Sum of the triangle area PRS and PQR is area of the quadrilateral PQRS and is s/2.

It is s/2 not only for BQ = 2QC and DS = 2SA, it is true for
BQ = N*QC and DS = N*SA
where N=(1/M or M) and M real number.

Triangle area PRS(1/M) equal PQR(M), sum=S/2 and
PQR(1/M) equal PRS(M), sum=S/2

I was wondering if this is how you do the question?

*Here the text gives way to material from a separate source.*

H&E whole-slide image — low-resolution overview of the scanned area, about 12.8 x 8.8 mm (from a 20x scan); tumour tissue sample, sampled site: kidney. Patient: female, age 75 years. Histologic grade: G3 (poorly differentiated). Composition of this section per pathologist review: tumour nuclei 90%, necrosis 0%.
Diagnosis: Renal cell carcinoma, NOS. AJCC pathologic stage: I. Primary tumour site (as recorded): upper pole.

Originally Posted by xwrathbringerx

Question
In a quadrilateral ABCD, P and R are the midpoints of AB and CD respectively. Also Q and S are points on the sides BC and DA respectively such that BQ = 2QC and DS = 2SA. Prove that the area of the quadrilateral PQRS equals S/2 where S is the area of the quadrilateral ABCD.

Solution
Line P R divide quadrilateral ABCD with equal area s/2:
A (APRD) = A (PBCR) = S / 2
Sum of the triangle area PRS and PQR is area of the quadrilateral PQRS and is s/2.

It is s/2 not only for BQ = 2QC and DS = 2SA, it is true for
BQ = N*QC and DS = N*SA
where N=(1/M or M) and M real number.

Triangle area PRS(1/M) equal PQR(M), sum=S/2 and
PQR(1/M) equal PRS(M), sum=S/2

I was wondering if this is how you do the question?

Nowhere in the posted question is said, nor is it implied, that the line L divides the quadrilateral ABCD into two equal parts.
Although it is said that the L joins the midpoints of AB and CD, that does not mean that L divides ABCD equally such that APRD = PBCR in areas.

To imagine that, think when ABCB is like a "trapezoid" but the shorter upper base, BC, is not parallel to he lower base, AD.

Can anyone help me solve this?!?